Le genre du massacre.
Là, je sais ce que vous vous
dites. Vous vous dites « ce mec doit être foncièrement atteint et/ou
chômeur pour avoir maté un truc pareil un lundi soir » (c'est pas faux). Coupable d’avoir
vu ce truc, coupable de lui accorder
trop d’importance en écrivant dessus. Je suis Saint-Thomas. Je suis celui qui
veut voir, je dois porter ces stigmates pour croire. C’est donc le cerveau
troué que je peux écrire sur ce film. Pour paraphraser Saint Nicolas de
l’Apostolat dans les saintes écritures, « Moi,
World War Z, on m’avait dit ce qu’il valait, mais je l’ai vu. Heureux celui qui
croit sans avoir vu ». C’est vrai que l’annonce de scénar’ tient sur
un post-it déchiré, mais j’étais pourtant pas foncièrement pessimiste en
commençant le film. Vraiment au tout début.
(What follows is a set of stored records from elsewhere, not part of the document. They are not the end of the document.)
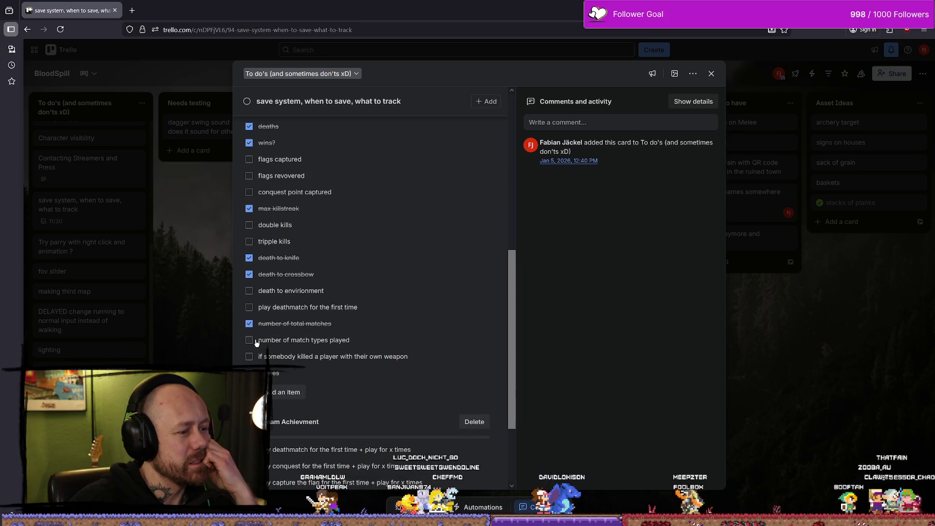
click(249, 341)
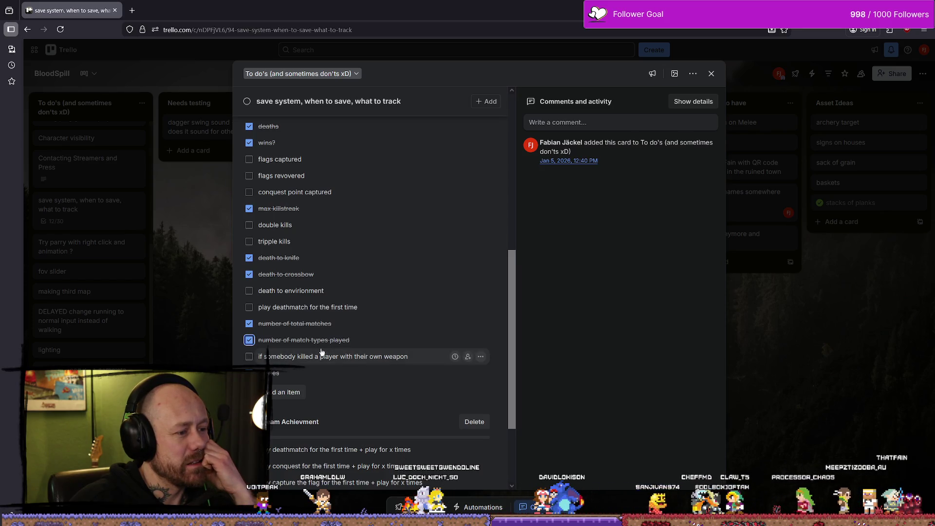
scroll(328, 345, up, 3)
scroll(328, 345, down, 2)
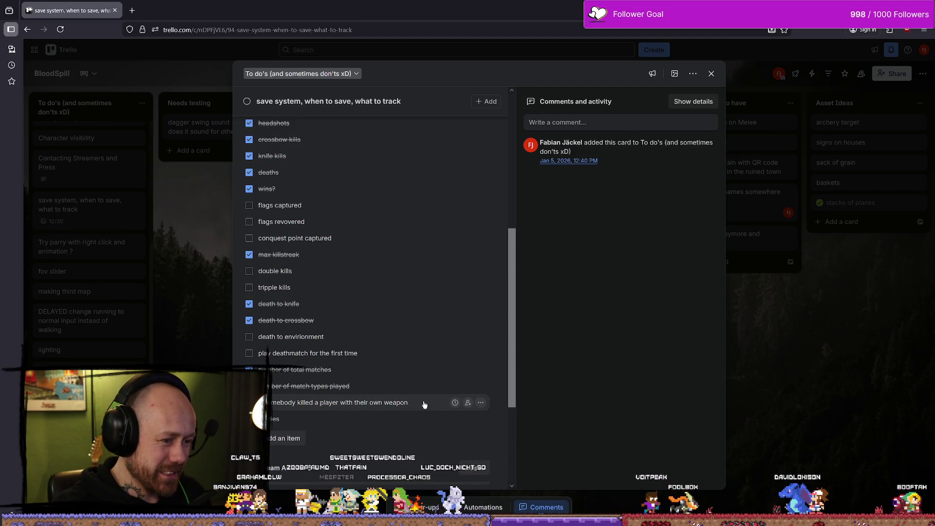
Drop the own-weapon kill item back below 'number of match types played', then switch to Unreal.
mouse_move(422, 411)
mouse_down()
mouse_move(409, 343)
mouse_move(417, 286)
mouse_move(437, 331)
mouse_move(432, 385)
mouse_move(453, 388)
mouse_move(404, 239)
mouse_move(447, 334)
mouse_move(876, 353)
mouse_move(917, 308)
mouse_move(915, 345)
mouse_move(487, 414)
mouse_move(107, 416)
mouse_up()
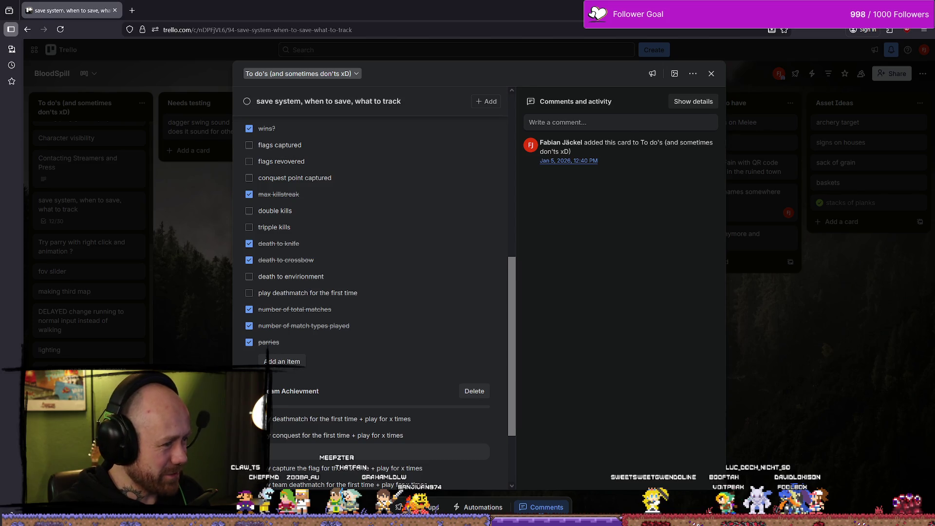
drag(107, 416, 292, 342)
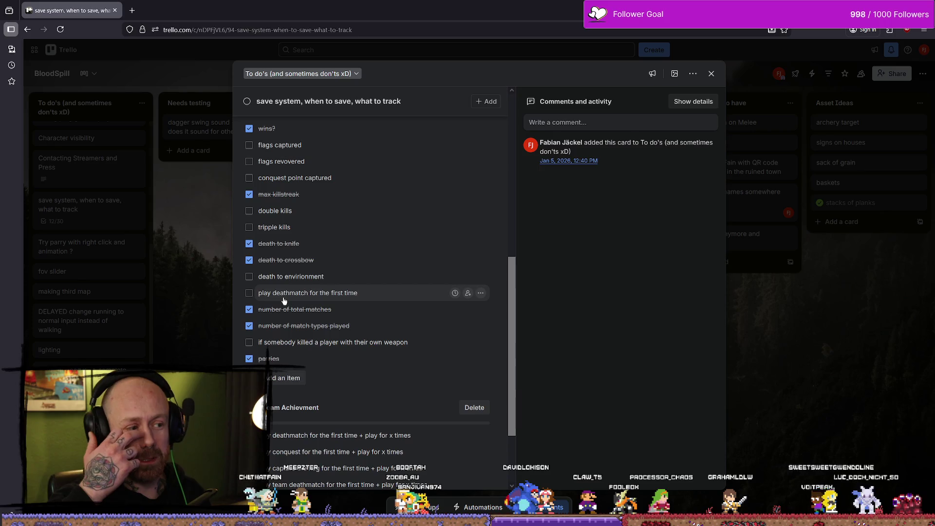
scroll(346, 286, up, 3)
scroll(346, 267, down, 3)
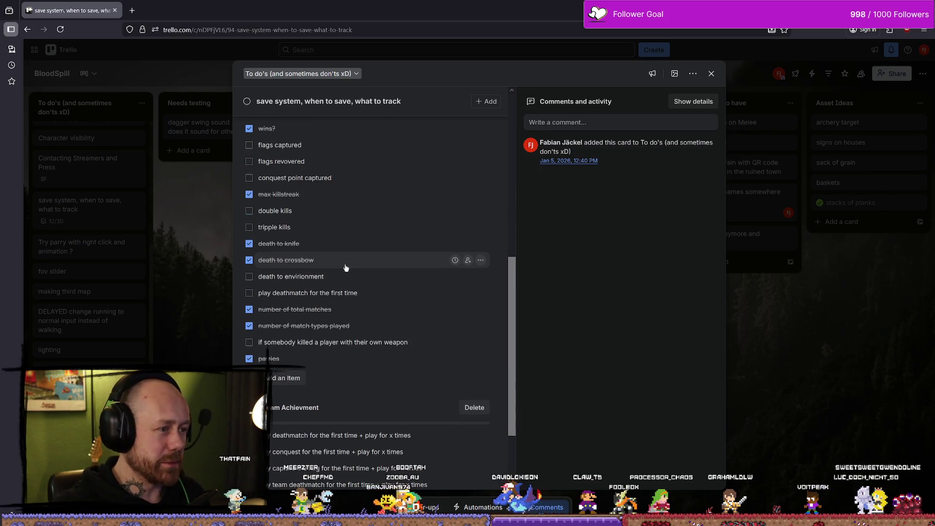
key(alt+Tab)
Je me disais que le principe d’un
film sur l’invasion de zombies comme mondialisation, ça pouvait être sympa,
développer une critique du capitalisme mondialisé à outrance, ou au contraire
de la progression du fascisme, ou alors une fable sociale sur la lourdeur du
processus de paix israélo-palestinien. Mais en fait non
Avant de commencer, il faut que
je précise à mon corps défendant que,
contrairement à ma nouvelle référence littéraire en la matière (voir
lien ci-dessus), je suis un grand amateur de films de zombies. Un vrai nerd qui a passé des heures à planifier
sa stratégie échappatoire en cas d’invasion zombie, qui voit dans ce fantasme
la possibilité d’une rédemption, le fait de repartir à zéro, tout ça. C’est
vrai que tout cela est un peu facile, surtout depuis qu’un certain Kirkman a
rendu ses lettres de noblesse au genre, que ce genre de conneries se
développent vitesse grand V. Que ça retombe toujours dans les mêmes eaux (aléas
moraux, anarchisme débridé, personnages secondaires qui tombent comme des
mouches). Mais j’aime le côté métaphorique débile du film de zombies, j’aime la
critique de base de Romero qui l’amène à créer le genre, j’aime ce que ses
suivants en ont fait (Rob Zombie le bien-nommé, et même dans une certaine
mesure, le premier de Boyle, 28 heures
plus tard), j’aime ce qu’ils montrent d’une société, et ce qu’ils en
dénoncent. Ce ne sont que rarement des grands films, mais c’est mon plaisir
coupable, une sorte de métaphore simple (ça c’est le truisme Romero, je sais,
mais il est bon de le rappeler) sur le chaos, sur la société de consommation,
sur l’atrocité de l’homme, sur les valeurs tradi, sur la religion, sur la
survie. J’aime ce que les parodies de films de zombies leur font dire. J’aime
beaucoup le fait que cela fasse désormais partie du paysage social, que ce
mythe soit devenu commun, que cette anarchie moderne soit devenue une rengaine.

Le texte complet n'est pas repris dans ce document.